The Real Suburbs: Unpacking Distortions and Truths about America’s Suburbs
In recent weeks, suburbia has become the latest political football in our polarized political universe. In a Rose Garden address in mid-July, President Trump accused Democratic presidential candidate Joe Biden of seeking to “abolish the suburbs”— referring to Biden’s support of policies to ensure more racially diverse, affordable housing in suburban areas.[i] And on August 12, 2020, Trump tweeted: “The ‘suburban housewife’ will be voting for me. They want safety & are thrilled that I ended the long running program where low income housing would invade their neighborhood. Biden would reinstall it, in a bigger form, with Corey Booker in charge!”
In Trump’s mind, the Democrats would destroy America’s idealized suburbs—a pillar of white Americanism, a racially pure space worthy of protection.
While this may be an attempt to woo the all-important female suburban vote, a task that looms large in the upcoming election, Trump missed the mark in a few ways: one, the suburbs have already become quite diverse, and two, the suburbs are not as politically straight-forward as he might imagine. Trump might want to turn the clock back to 1950s “Ozzie and Harriet” America, when overt racist practices kept the suburbs lily white nationwide. But it’s 2020 and times have changed; Ozzie-and-Harriet suburbia is a whisper of the past.[ii] The suburbs are hardly a monolith, and many suburban women look nothing like June Cleaver these days.

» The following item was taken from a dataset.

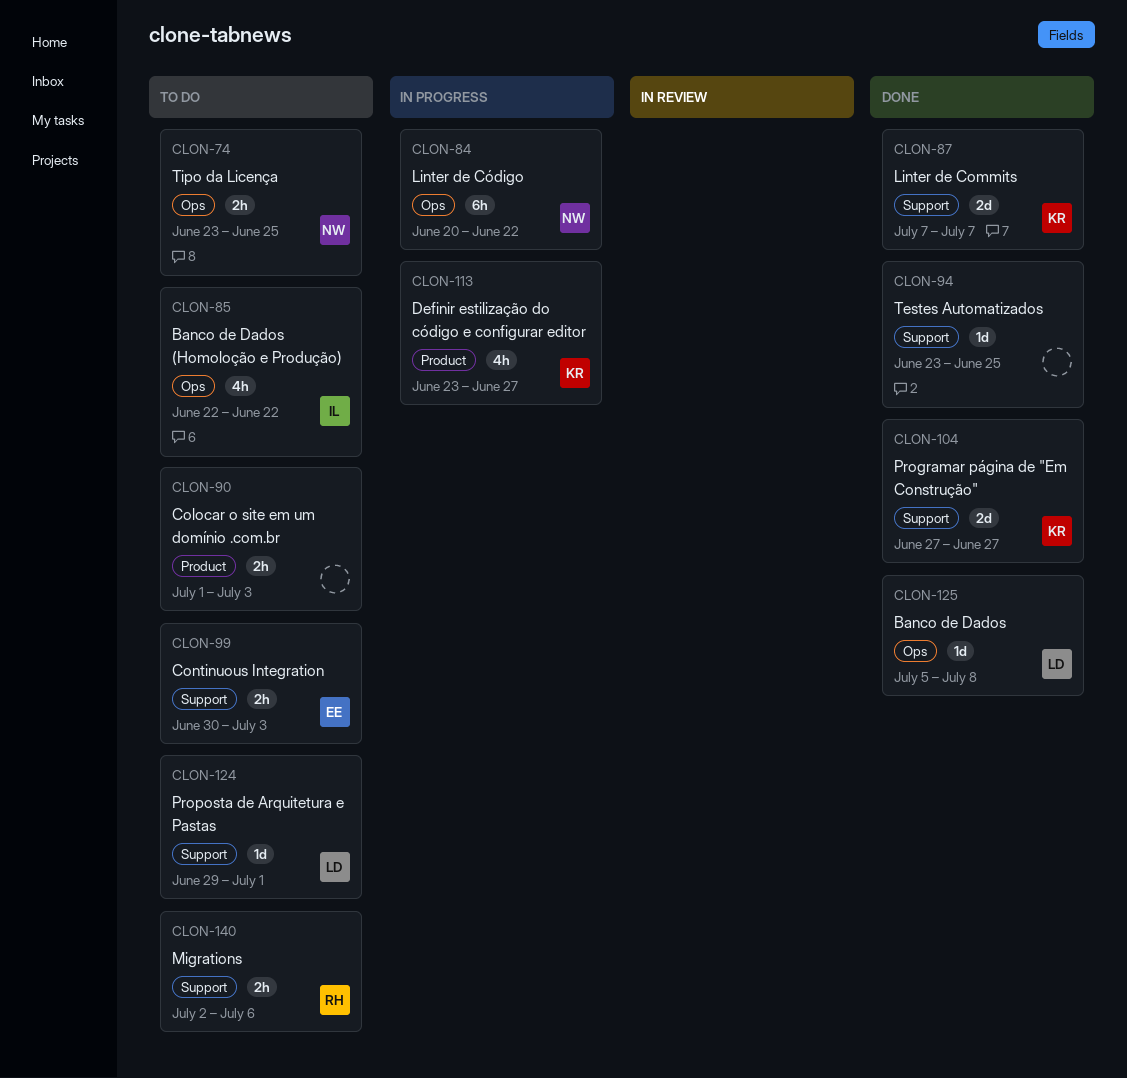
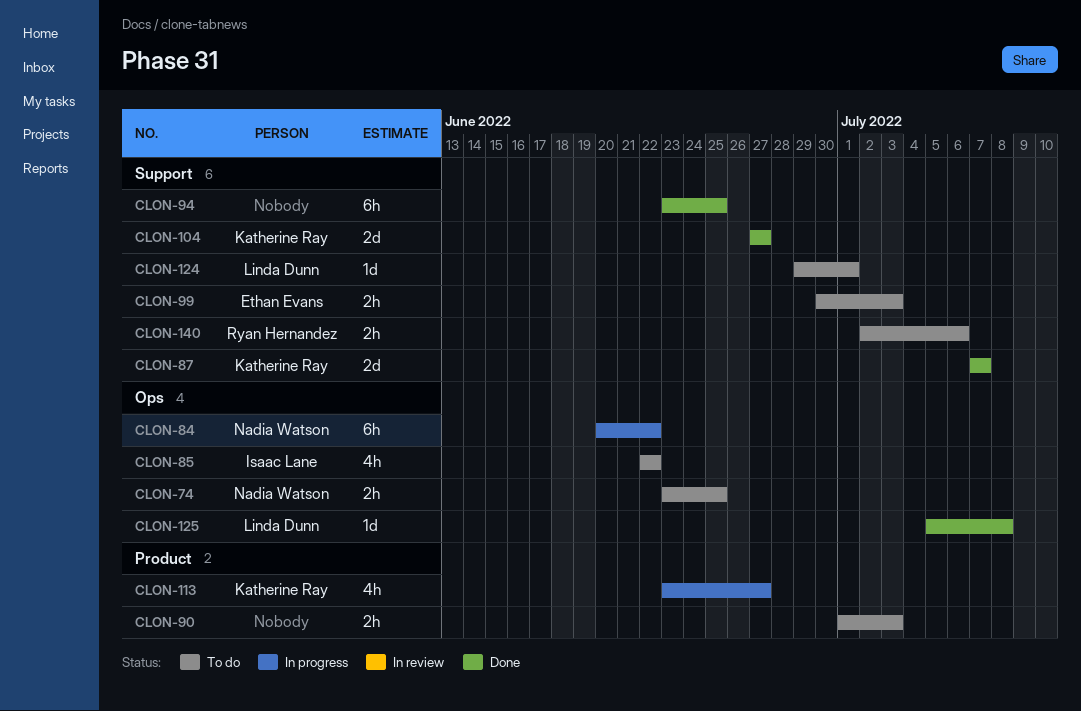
CLON-94, estimate: 1d -> 6h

If the Trump administration did its homework, they would understand that the suburbs house a wide cross-section of America itself—including those who belong to groups the President repeatedly derides. Does his administration, then, really want to “save the suburbs” for the 51 percent of immigrants who live in suburbs? Or the Latinx, Black, and Asian American families, or families living in poverty who have moved into suburban neighborhoods over the past decades? The numbers tell a powerful story. From 1970 to 2010, the proportion of all suburbanites in the US who were Black, Latinx and Asian American rose from just under 10 percent to 35 percent. In Los Angeles, the vanguard of suburban change, those numbers jumped from 26 percent to 70 percent.
In my research on the history of suburbia in Los Angeles since 1945, I’ve encountered rich stories about these places—some familiar, others unexpected. In some cases, suburbia changed radically through these demographic transformations. In others, old ways of life and political cultures persisted. Unpacking these histories shows how important it is to fully understand the context and nuances of a place and its history before proposing policies that rely on presumed demographics and biases.

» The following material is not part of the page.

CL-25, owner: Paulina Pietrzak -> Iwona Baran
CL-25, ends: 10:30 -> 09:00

My research on Los Angeles shows that suburban change happened most dramatically in the realms of demography and class. For example, by 2000, the “vanilla suburb” had essentially dissolved; virtually every suburban town had some ethno-racial diversity. Even more profoundly, by 2010, people of color outnumbered whites as homeowners in LA’s suburbs for the first time in the history of the metropolitan area. Given how deeply race and property ownership intertwined, this racial crossover carries deep significance. We know that for generations before 1970, suburbia was synonymous with white advantage. For much of their history, the suburbs made white racial exclusivity a vital part of their appeal. Suburbia came to represent a wage of whiteness that conferred numerous advantages through property ownership, superior schools, safe neighborhoods and preferential tax breaks, passed down from one generation to the next. So when a majority of suburban homeowners in an entire major metro emerged as non-white—for the first time ever—something big was shaking out.